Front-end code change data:
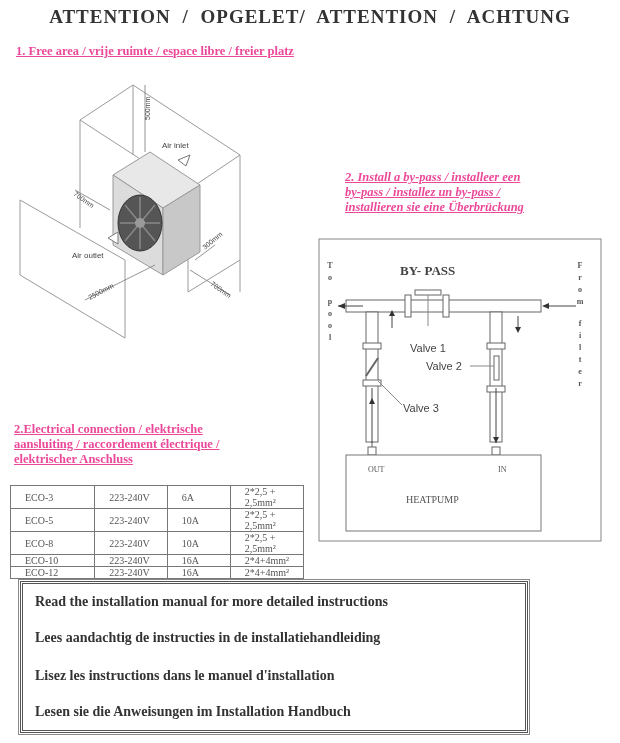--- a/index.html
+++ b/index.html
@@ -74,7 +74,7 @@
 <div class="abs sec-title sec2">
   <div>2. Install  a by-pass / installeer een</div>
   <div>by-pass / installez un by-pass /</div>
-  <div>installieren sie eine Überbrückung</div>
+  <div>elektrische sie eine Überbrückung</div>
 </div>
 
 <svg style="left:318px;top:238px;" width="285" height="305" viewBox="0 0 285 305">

WHAT THE TASK REQUIRES: Whenever a line in the records contains the word "Überbrückung", copy that line.

RESPONSE:
-  <div>installieren sie eine Überbrückung</div>
+  <div>elektrische sie eine Überbrückung</div>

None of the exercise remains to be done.